Joshua spells out Israel’s choices to them (Josh 24:14-15): Either they will choose the Lord and serve him with wholehearted devotion. Or they will choose to serve the gods of heritage and tradition. Or they will serve the Egyptian gods of power. Or the Babylonian gods of enlightenment, education, philosophy, and science. Or the Canaanite gods of lust and child sacrifice. Or the gods of contemporary culture and the spirit of the age (the surrounding nations).

As spiritual head of his household, Joshua didn’t dabble in false gods. He took a firm stand for the Lord, personally and on behalf of his household. But each Israelite would each need to choose for himself or herself—willingly and decisively.

Joshua asks us today, “Which god will you serve? Whom will you fear?” This is an inescapable choice for each of us, because we are born worshippers. There are immense consequences attached to our choices, both for the present life and for future generations.

Similarly, decades earlier Moses had summoned the people of Israel to make a choice, “I call heaven and earth to record this day against you that I have set before you life and death, blessing and cursing. Therefore, choose life, that both you and your seed may live” (Deuteronomy 30:19).

And five centuries after Joshua, Elijah would go before the people and say, “How long will you waver between two opinions? If the Lord is God, follow him; but if Baal is God, follow him.” But the people said nothing (1 Kings 18:21).

And a millennium after Joshua, Jesus put the same choice to people, “No one can serve two masters…You cannot serve God and money (Matt 6:24). If anyone desires to come after Me, let him deny himself, and take up his cross daily, and follow Me.” (Luke 9:23)

The world presents a morally neutral buffet of choices with no consequences. As for Christians, the choice is not always easy but it is clear. This is our moment in history to choose:

  • Will we choose to follow Christ, or to chase the deceptive ideas and values that influence of our culture?
  • Will we put our resources at Christ’s disposal, including our time, money, work, spiritual gifts and opportunities? Or will we choose to use them for ourselves?
  • Will we lead our households to serve the Lord with sincere and faithful hearts? Or will we abdicate our parental responsibilities to others?
  • Will we keep the Lord and His Kingdom number one? Or will we cling to our own kingdom and power?

The choice to serve the Lord exclusively is never an easy one, but it’s a reasonable response to his grace.

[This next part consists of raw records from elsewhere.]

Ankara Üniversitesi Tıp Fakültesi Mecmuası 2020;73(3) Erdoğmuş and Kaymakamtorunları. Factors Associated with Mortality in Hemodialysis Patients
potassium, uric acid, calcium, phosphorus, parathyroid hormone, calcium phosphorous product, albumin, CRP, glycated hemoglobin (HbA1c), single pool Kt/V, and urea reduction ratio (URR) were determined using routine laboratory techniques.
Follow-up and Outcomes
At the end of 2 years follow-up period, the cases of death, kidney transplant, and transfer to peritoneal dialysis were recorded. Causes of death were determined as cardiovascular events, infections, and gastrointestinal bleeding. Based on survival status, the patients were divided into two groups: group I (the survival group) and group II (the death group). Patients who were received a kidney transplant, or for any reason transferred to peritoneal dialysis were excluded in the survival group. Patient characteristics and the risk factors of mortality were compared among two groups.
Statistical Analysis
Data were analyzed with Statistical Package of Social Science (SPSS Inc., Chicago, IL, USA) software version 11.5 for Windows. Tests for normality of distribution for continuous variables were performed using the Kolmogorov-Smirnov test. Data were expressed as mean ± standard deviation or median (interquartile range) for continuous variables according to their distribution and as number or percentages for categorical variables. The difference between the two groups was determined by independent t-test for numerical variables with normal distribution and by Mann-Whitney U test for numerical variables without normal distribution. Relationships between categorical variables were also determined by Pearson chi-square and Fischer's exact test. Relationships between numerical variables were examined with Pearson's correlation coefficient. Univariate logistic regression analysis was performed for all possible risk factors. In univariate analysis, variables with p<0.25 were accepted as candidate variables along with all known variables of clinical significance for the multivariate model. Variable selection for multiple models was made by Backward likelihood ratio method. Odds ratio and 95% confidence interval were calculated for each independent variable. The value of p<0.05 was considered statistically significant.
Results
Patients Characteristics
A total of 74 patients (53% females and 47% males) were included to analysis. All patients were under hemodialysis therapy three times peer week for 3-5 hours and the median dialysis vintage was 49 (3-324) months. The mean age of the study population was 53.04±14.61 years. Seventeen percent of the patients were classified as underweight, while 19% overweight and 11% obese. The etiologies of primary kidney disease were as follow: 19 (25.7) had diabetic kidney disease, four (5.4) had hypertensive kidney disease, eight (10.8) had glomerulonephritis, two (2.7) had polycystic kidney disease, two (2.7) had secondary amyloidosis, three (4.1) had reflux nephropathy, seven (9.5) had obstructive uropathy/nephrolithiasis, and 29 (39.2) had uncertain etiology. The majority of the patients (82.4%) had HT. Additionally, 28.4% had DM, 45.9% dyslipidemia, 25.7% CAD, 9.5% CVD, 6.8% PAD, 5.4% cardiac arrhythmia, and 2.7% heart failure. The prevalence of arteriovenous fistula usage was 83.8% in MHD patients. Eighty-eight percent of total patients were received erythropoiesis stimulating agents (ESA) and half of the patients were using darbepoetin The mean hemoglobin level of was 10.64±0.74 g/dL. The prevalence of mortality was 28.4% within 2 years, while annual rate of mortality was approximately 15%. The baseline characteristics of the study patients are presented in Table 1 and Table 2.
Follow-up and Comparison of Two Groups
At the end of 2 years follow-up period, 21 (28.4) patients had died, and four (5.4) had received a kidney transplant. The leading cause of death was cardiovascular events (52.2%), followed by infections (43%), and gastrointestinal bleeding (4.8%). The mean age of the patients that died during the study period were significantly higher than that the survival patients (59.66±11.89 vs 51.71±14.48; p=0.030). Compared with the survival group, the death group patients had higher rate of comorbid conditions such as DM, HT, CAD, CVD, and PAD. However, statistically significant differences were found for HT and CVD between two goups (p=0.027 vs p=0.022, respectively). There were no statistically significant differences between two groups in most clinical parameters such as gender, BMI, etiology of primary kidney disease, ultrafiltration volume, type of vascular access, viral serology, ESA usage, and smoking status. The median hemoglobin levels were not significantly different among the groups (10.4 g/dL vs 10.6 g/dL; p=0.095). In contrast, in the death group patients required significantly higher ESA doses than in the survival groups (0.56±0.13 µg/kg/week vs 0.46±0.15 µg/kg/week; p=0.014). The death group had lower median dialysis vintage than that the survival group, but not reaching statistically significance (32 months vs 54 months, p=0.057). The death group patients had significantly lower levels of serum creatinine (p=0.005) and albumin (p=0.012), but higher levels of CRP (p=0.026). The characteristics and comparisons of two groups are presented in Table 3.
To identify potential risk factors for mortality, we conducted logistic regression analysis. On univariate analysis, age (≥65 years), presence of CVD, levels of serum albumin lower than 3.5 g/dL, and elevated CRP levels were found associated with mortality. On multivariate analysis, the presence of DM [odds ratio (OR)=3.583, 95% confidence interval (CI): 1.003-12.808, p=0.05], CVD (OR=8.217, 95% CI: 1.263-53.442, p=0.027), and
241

May we lay down our own commitment stone just as Joshua did (Josh 24:27), saying:

“But as for me and my house, we will serve the LORD.”

Prayer.

Lord, today we are reminded that although you are incredibly gracious with us, you are also a holy, jealous God who tolerates no rivals. As we ponder the story of your amazing grace, help us choose life over death, your blessings over curses. Help us to respond to your grace by forsaking everything that displeases you in our lives. Show us what we are holding onto that keeps us from serving you wholeheartedly. Empower us to deal with particular sins in our lives which we have been overlooking for too long. Thank you that our inheritance is the same as Joshua’s, and the same inheritance as the thousands of God-fearing men and women who have faithfully served you in the past. Thank you for the Promised Land which our Lord Jesus is keeping for us in heaven. We look forward to the day of final conquest. Amen.